Научное мышление отличается от не научного способностью предвидения. Процесс познавания сводится, вообще говоря, к выявлению наличности соотношения. Процесс научного познавания есть разъяснение характера этого соотношения. Всякий раз, когда совершается переход от предвидений качественных к предвидениям количественным, по знание поднимается одной ступенью выше.

Наш знаменитый соотечественник, геометр Лобачевский сказал: «Кажется, нельзя сомневаться ни в истине

того, что все в мире может быть представлено числами, ни в справедливости того, что всякая в нем перемена и отношение выражаются аналитической функцией».

Чистая математика, являясь системой формальных законов, допускает приложение их к исследованию объектов, независимо от их природы.
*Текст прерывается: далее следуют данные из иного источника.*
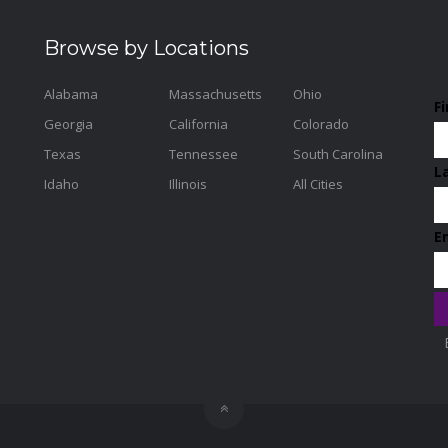
Browse by Locations
Alabama
Massachusetts
Ohio
F
Georgia
California
Colorado
Texas
Tennessee
South Carolina
L
Idaho
Illinois
All Cities
E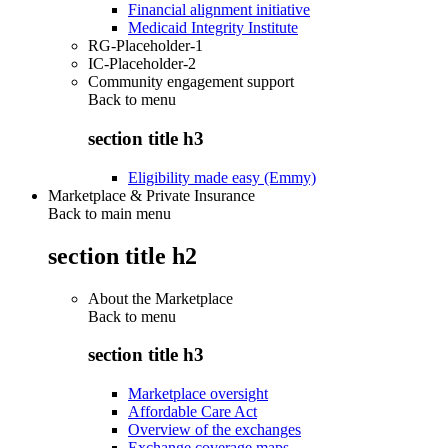
Financial alignment initiative
Medicaid Integrity Institute
RG-Placeholder-1
IC-Placeholder-2
Community engagement support
Back to
menu
section title h3
Eligibility made easy (Emmy)
Marketplace & Private Insurance
Back to main menu
section title h2
About the Marketplace
Back to
menu
section title h3
Marketplace oversight
Affordable Care Act
Overview of the exchanges
Exchange coverage maps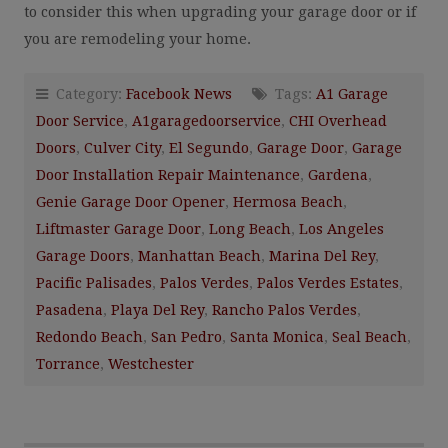
to consider this when upgrading your garage door or if
you are remodeling your home.
Category:
Facebook News
Tags:
A1 Garage
Door Service
,
A1garagedoorservice
,
CHI Overhead
Doors
,
Culver City
,
El Segundo
,
Garage Door
,
Garage
Door Installation Repair Maintenance
,
Gardena
,
Genie Garage Door Opener
,
Hermosa Beach
,
Liftmaster Garage Door
,
Long Beach
,
Los Angeles
Garage Doors
,
Manhattan Beach
,
Marina Del Rey
,
Pacific Palisades
,
Palos Verdes
,
Palos Verdes Estates
,
Pasadena
,
Playa Del Rey
,
Rancho Palos Verdes
,
Redondo Beach
,
San Pedro
,
Santa Monica
,
Seal Beach
,
Torrance
,
Westchester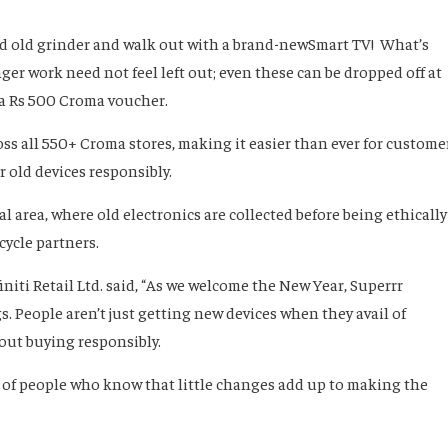
 old grinder and walk out with a brand-newSmart TV! What’s
er work need not feel left out; even these can be dropped off at
 a Rs 500 Croma voucher.
ss all 550+ Croma stores, making it easier than ever for custome
ir old devices responsibly.
 area, where old electronics are collected before being ethically
cycle partners.
initi Retail Ltd. said, “As we welcome the New Year, Superrr
 People aren’t just getting new devices when they avail of
out buying responsibly.
 of people who know that little changes add up to making the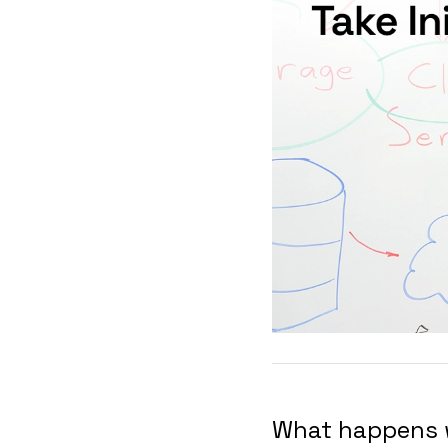
What happens w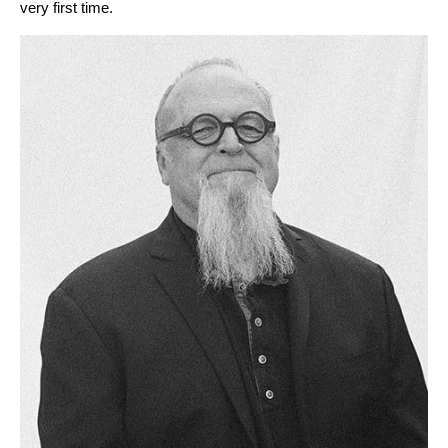
very first time.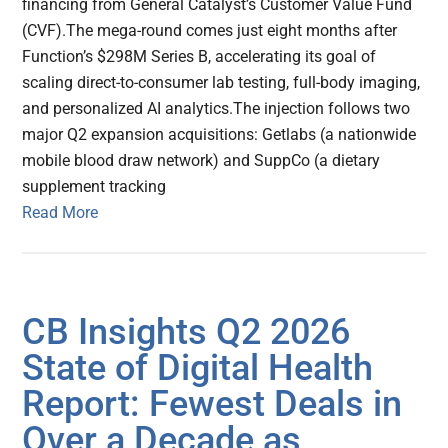
financing from General Catalyst’s Customer Value Fund
(CVF).The mega-round comes just eight months after
Function’s $298M Series B, accelerating its goal of
scaling direct-to-consumer lab testing, full-body imaging,
and personalized AI analytics.The injection follows two
major Q2 expansion acquisitions: Getlabs (a nationwide
mobile blood draw network) and SuppCo (a dietary
supplement tracking
Read More
CB Insights Q2 2026
State of Digital Health
Report: Fewest Deals in
Over a Decade as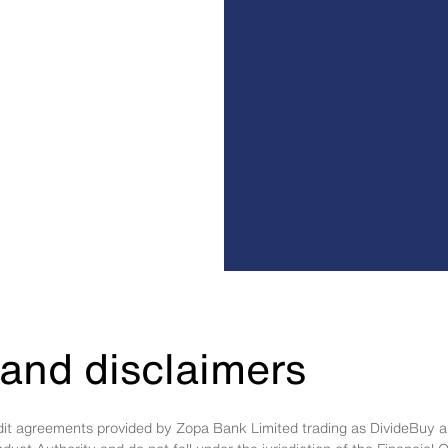
and disclaimers
edit agreements provided by Zopa Bank Limited trading as DivideBuy a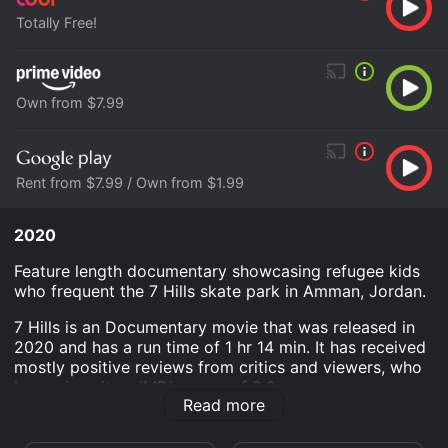
Totally Free!
Own from $7.99
Rent from $7.99 / Own from $1.99
2020
Feature length documentary showcasing refugee kids
who frequent the 7 Hills skate park in Amman, Jordan.
7 Hills is an Documentary movie that was released in
2020 and has a run time of 1 hr 14 min. It has received
mostly positive reviews from critics and viewers, who
have given it an IMDb score of 8.0.
Read more
Where do I stream 7 Hills online? 7 Hills is available to
watch free on Tubi TV and stream, download, buy on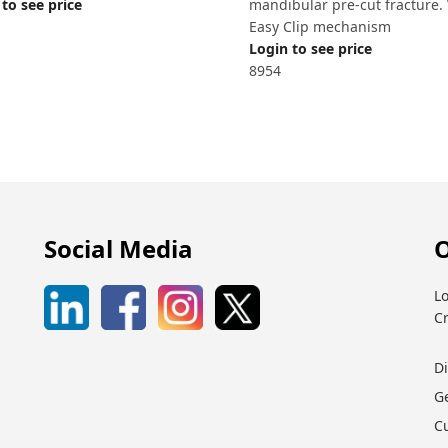
to see price
mandibular pre-cut fracture.
Easy Clip mechanism
Login to see price
8954
Social Media
O
Lo
C
D
G
C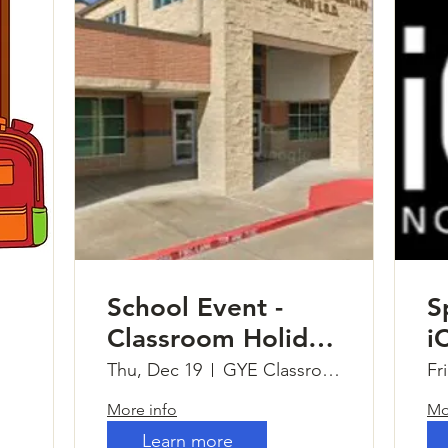
School Event -
S
Classroom Holiday
i
Parties
Thu, Dec 19
GYE Classrooms
Fr
More info
Mo
Learn more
В математические символы можно вкладывать какое угодно содержание, общность выводов содействует постоянному расширению границ их применимости, короче говоря, вся математика есть олицетворенный принцип количественного предвидения — вот почему все так называемые индуктивные науки ищут опоры в математике, где всякому факту соответствует закон.

Чем более степень приближения к этой идеальной форме познания, тем более прав у той, или иной дисциплины на звание науки и, при настоящем состоянии наших знаний, мы во многих случаях далеки от этого идеала, но импульсом всякой научной работы должно быть стремление к его достижению.
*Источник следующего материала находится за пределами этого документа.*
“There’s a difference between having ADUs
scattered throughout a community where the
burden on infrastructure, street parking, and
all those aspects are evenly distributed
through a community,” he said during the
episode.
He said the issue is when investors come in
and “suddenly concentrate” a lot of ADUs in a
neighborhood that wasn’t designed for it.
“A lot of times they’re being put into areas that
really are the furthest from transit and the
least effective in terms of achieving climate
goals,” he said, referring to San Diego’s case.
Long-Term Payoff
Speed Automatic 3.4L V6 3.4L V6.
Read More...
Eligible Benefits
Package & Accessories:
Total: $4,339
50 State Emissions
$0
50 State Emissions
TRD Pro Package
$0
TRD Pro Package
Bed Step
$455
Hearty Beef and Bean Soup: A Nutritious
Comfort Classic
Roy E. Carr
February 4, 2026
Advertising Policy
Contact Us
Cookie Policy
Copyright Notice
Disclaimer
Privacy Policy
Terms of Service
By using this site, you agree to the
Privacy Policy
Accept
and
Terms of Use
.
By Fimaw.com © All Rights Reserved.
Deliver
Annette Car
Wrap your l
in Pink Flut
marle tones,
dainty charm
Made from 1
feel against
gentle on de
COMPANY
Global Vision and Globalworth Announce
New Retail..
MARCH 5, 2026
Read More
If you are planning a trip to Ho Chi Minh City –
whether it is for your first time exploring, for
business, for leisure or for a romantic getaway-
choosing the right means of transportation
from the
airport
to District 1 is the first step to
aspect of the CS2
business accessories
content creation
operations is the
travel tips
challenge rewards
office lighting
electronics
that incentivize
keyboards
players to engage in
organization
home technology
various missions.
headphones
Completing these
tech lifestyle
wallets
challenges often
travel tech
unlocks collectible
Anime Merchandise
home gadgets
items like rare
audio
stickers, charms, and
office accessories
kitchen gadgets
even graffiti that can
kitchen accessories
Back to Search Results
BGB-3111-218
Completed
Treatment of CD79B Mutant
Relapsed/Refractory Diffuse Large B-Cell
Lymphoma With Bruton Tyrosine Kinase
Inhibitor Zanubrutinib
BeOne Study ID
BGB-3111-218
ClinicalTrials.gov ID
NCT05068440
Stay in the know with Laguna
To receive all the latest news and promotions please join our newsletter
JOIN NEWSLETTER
В области наук исторических, в частности, в истории науки мы оказываемся в этом отношении в самых неблагоприятных условиях и вследствие разнообразия сырого и необработанного материала и вследствие сложности возникающих при его обработке вопросов. Трудность исследования усугубляется пробелами в знании .подчас целых эпох, слабым развитием вспомогательных дисциплин, отсутствием надлежащих методов критического анализа научно-исторических памятников — все это в совокупности заставляет быть крайне осторожным в выводах и обобщениях, препятствует установлению законов исторического хода развития науки и следовательно лишает нас элемента предвидения.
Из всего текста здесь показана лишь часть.